Raw data
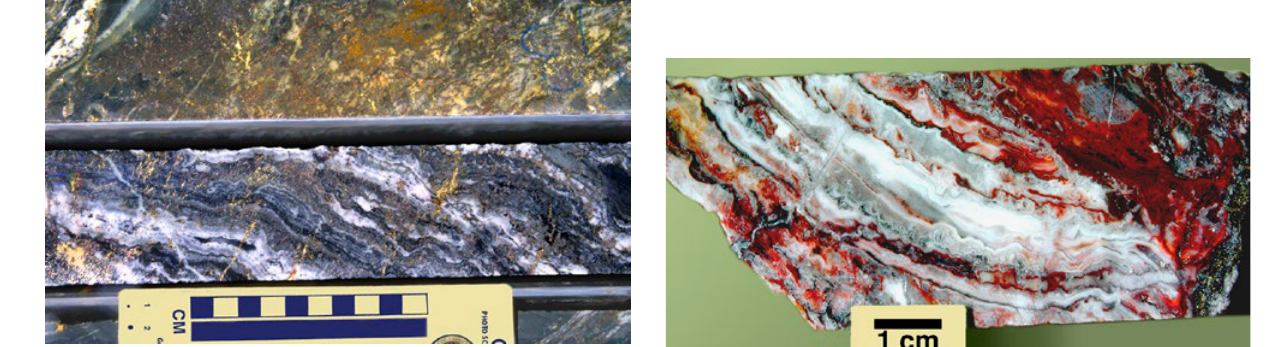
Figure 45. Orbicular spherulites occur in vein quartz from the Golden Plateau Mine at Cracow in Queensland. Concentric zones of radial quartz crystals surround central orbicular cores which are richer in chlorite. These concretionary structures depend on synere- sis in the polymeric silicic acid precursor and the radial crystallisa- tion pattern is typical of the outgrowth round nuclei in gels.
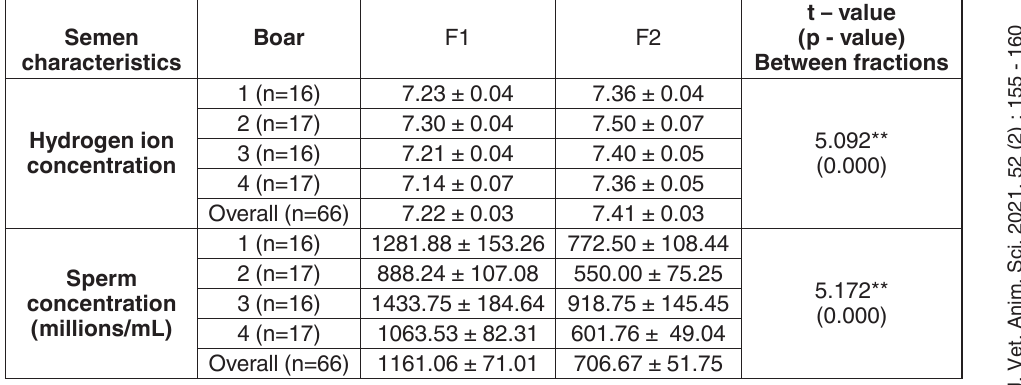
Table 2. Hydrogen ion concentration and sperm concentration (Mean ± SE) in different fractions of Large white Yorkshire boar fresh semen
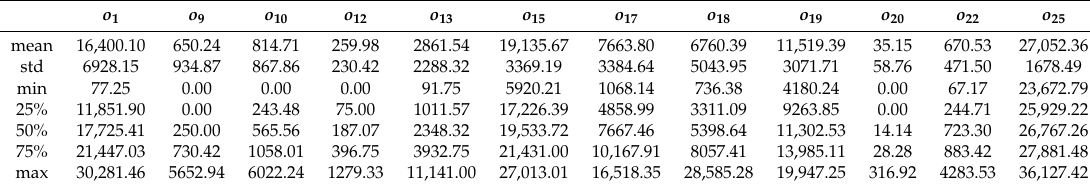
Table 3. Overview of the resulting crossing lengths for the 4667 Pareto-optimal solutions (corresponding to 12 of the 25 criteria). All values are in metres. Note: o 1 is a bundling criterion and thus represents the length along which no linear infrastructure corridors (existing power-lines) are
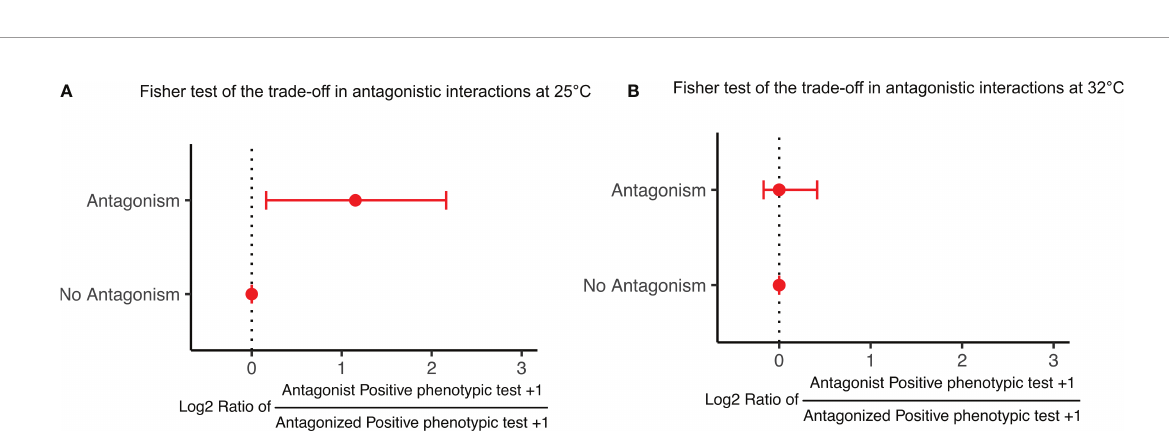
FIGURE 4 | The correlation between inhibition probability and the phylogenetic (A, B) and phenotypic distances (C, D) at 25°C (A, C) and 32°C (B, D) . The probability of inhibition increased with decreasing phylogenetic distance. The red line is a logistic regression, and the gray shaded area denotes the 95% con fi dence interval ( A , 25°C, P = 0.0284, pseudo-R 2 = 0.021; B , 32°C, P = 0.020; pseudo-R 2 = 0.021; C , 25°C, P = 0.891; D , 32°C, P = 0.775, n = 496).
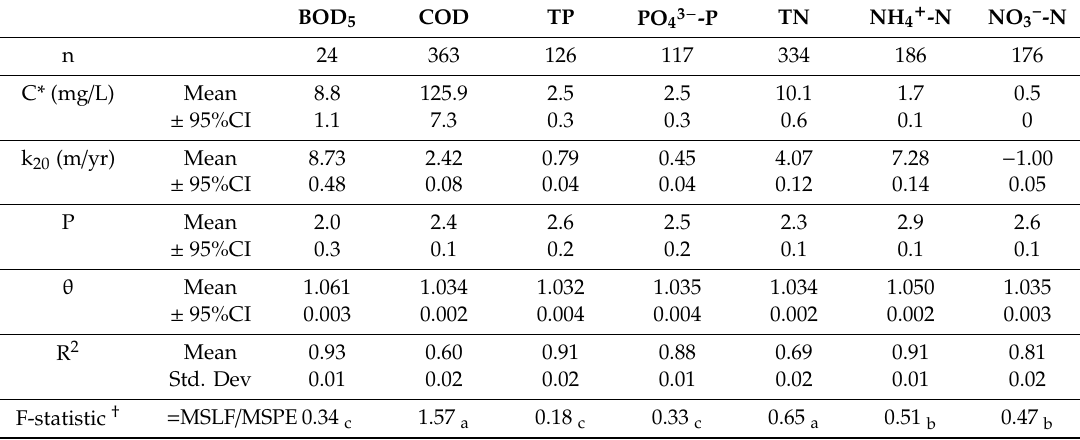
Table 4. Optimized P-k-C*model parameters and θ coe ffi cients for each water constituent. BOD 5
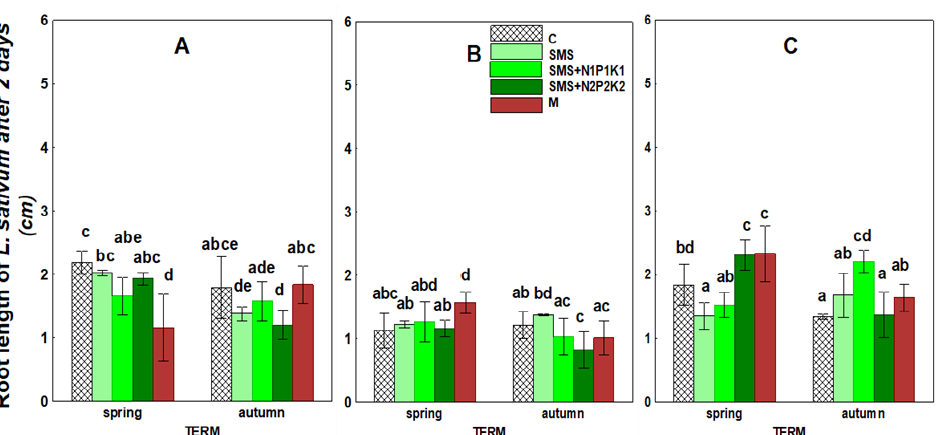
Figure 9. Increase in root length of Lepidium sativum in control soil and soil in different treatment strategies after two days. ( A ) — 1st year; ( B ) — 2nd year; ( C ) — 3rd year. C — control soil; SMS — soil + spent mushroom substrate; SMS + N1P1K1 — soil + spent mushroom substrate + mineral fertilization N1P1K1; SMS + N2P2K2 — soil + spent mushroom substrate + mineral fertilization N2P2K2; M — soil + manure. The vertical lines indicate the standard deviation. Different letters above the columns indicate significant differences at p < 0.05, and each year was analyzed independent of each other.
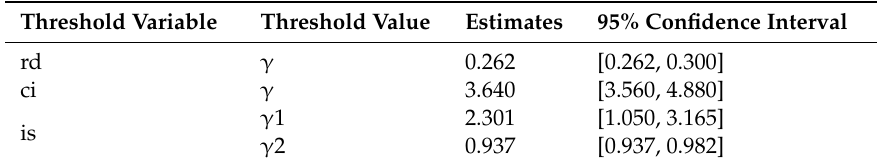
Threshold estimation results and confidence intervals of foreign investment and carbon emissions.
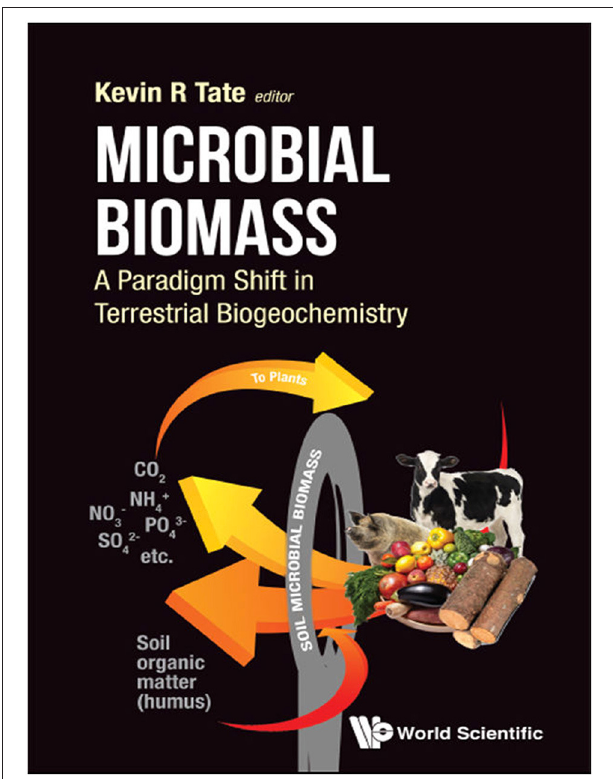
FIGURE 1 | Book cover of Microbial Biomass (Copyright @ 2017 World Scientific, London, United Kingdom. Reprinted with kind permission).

How to complete this task
All of the material should be reproduced exactly, apart from the pictures.

Answer to this exercise
Figure 45. Orbicular spherulites occur in vein quartz from the Golden Plateau Mine at Cracow in Queensland. Concentric zones of radial quartz crystals surround central orbicular cores which are richer in chlorite. These concretionary structures depend on synere- sis in the polymeric silicic acid precursor and the radial crystallisa- tion pattern is typical of the outgrowth round nuclei in gels.
Table 2. Hydrogen ion concentration and sperm concentration (Mean ± SE) in different fractions of Large white Yorkshire boar fresh semen
Table 3. Overview of the resulting crossing lengths for the 4667 Pareto-optimal solutions (corresponding to 12 of the 25 criteria). All values are in metres. Note: o 1 is a bundling criterion and thus represents the length along which no linear infrastructure corridors (existing power-lines) are
FIGURE 4 | The correlation between inhibition probability and the phylogenetic (A, B) and phenotypic distances (C, D) at 25°C (A, C) and 32°C (B, D) . The probability of inhibition increased with decreasing phylogenetic distance. The red line is a logistic regression, and the gray shaded area denotes the 95% con fi dence interval ( A , 25°C, P = 0.0284, pseudo-R 2 = 0.021; B , 32°C, P = 0.020; pseudo-R 2 = 0.021; C , 25°C, P = 0.891; D , 32°C, P = 0.775, n = 496).
Table 4. Optimized P-k-C*model parameters and θ coe ffi cients for each water constituent. BOD 5
Figure 9. Increase in root length of Lepidium sativum in control soil and soil in different treatment strategies after two days. ( A ) — 1st year; ( B ) — 2nd year; ( C ) — 3rd year. C — control soil; SMS — soil + spent mushroom substrate; SMS + N1P1K1 — soil + spent mushroom substrate + mineral fertilization N1P1K1; SMS + N2P2K2 — soil + spent mushroom substrate + mineral fertilization N2P2K2; M — soil + manure. The vertical lines indicate the standard deviation. Different letters above the columns indicate significant differences at p < 0.05, and each year was analyzed independent of each other.
Threshold estimation results and confidence intervals of foreign investment and carbon emissions.
FIGURE 1 | Book cover of Microbial Biomass (Copyright @ 2017 World Scientific, London, United Kingdom. Reprinted with kind permission).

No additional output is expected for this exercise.